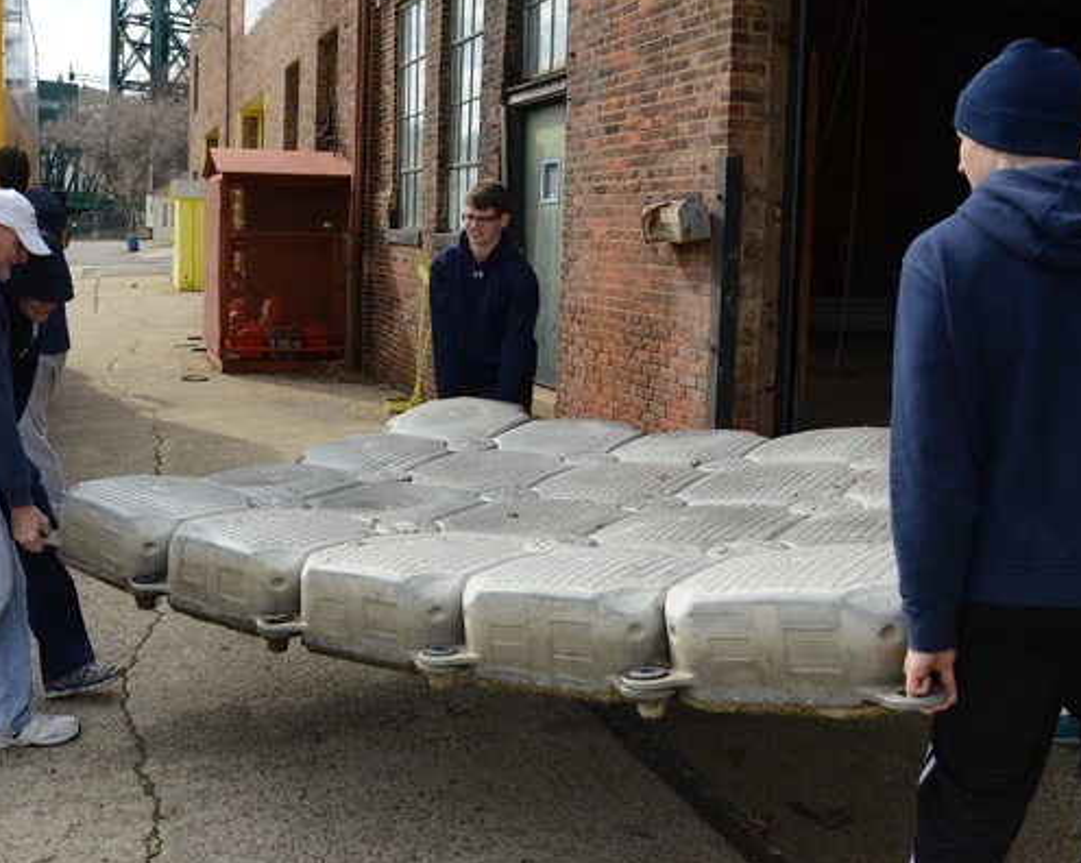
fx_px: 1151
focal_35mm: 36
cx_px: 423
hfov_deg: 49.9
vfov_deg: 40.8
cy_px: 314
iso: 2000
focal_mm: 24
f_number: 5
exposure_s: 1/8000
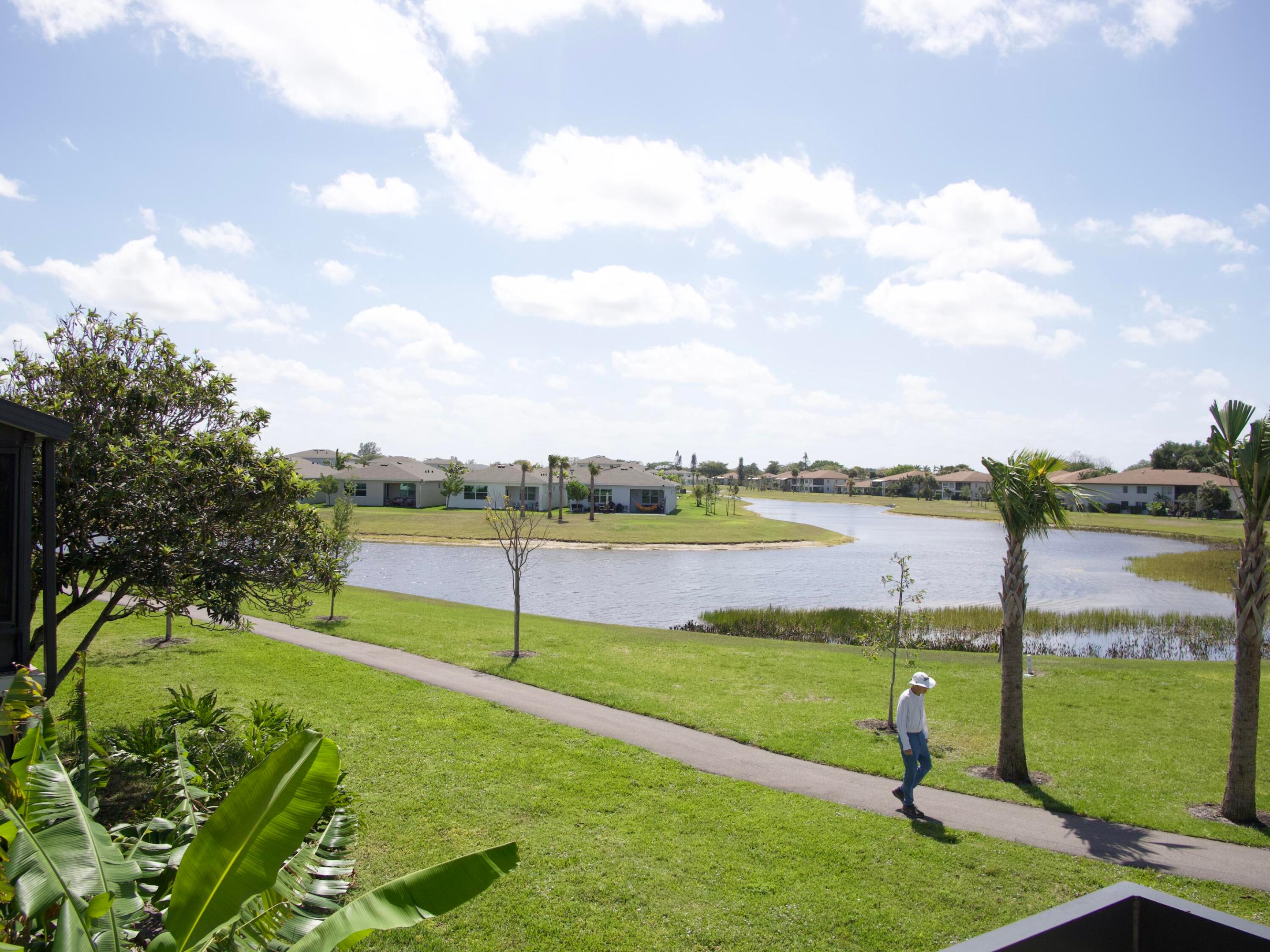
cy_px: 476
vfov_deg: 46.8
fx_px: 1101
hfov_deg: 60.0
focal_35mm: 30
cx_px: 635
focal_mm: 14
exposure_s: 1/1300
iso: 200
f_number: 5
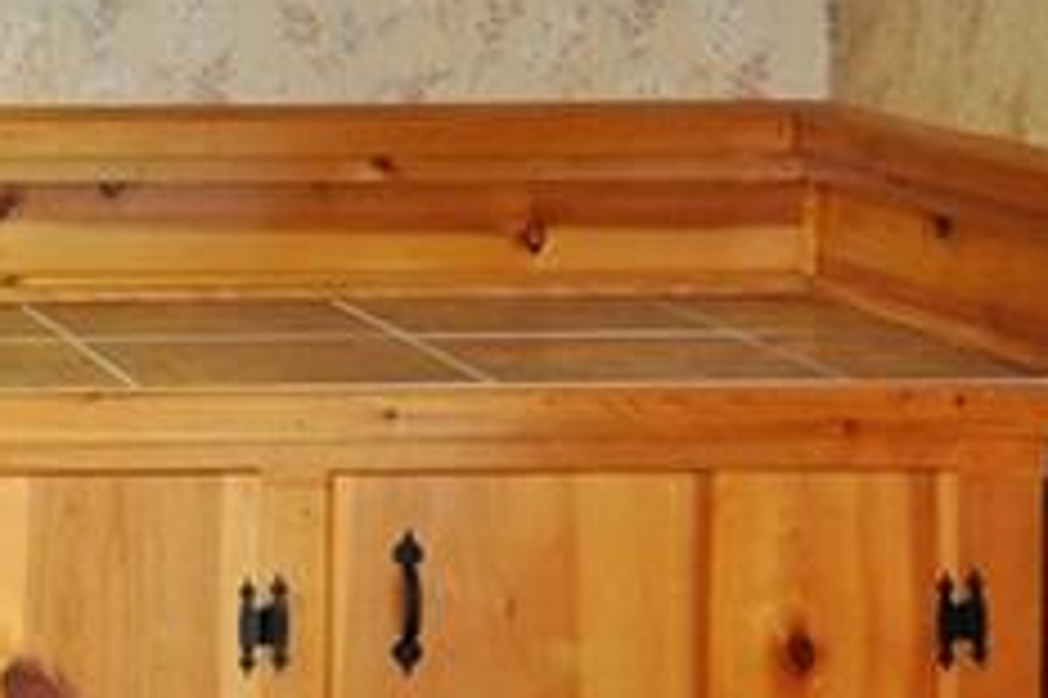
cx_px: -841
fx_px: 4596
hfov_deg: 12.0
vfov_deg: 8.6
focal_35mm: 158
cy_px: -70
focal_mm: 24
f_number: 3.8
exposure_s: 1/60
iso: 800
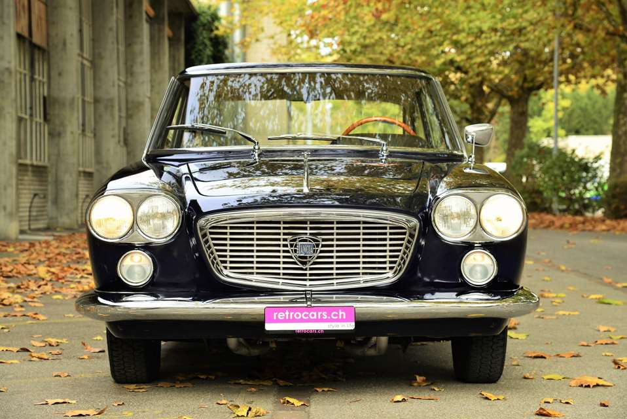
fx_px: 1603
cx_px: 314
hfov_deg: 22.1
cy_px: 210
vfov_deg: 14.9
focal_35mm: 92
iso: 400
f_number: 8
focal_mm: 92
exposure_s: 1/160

# Problem to solve
Exclude the pictures, then write out every record exactly as it stands.

# Solution
fx_px: 1151
focal_35mm: 36
cx_px: 423
hfov_deg: 49.9
vfov_deg: 40.8
cy_px: 314
iso: 2000
focal_mm: 24
f_number: 5
exposure_s: 1/8000
cy_px: 476
vfov_deg: 46.8
fx_px: 1101
hfov_deg: 60.0
focal_35mm: 30
cx_px: 635
focal_mm: 14
exposure_s: 1/1300
iso: 200
f_number: 5
cx_px: -841
fx_px: 4596
hfov_deg: 12.0
vfov_deg: 8.6
focal_35mm: 158
cy_px: -70
focal_mm: 24
f_number: 3.8
exposure_s: 1/60
iso: 800
fx_px: 1603
cx_px: 314
hfov_deg: 22.1
cy_px: 210
vfov_deg: 14.9
focal_35mm: 92
iso: 400
f_number: 8
focal_mm: 92
exposure_s: 1/160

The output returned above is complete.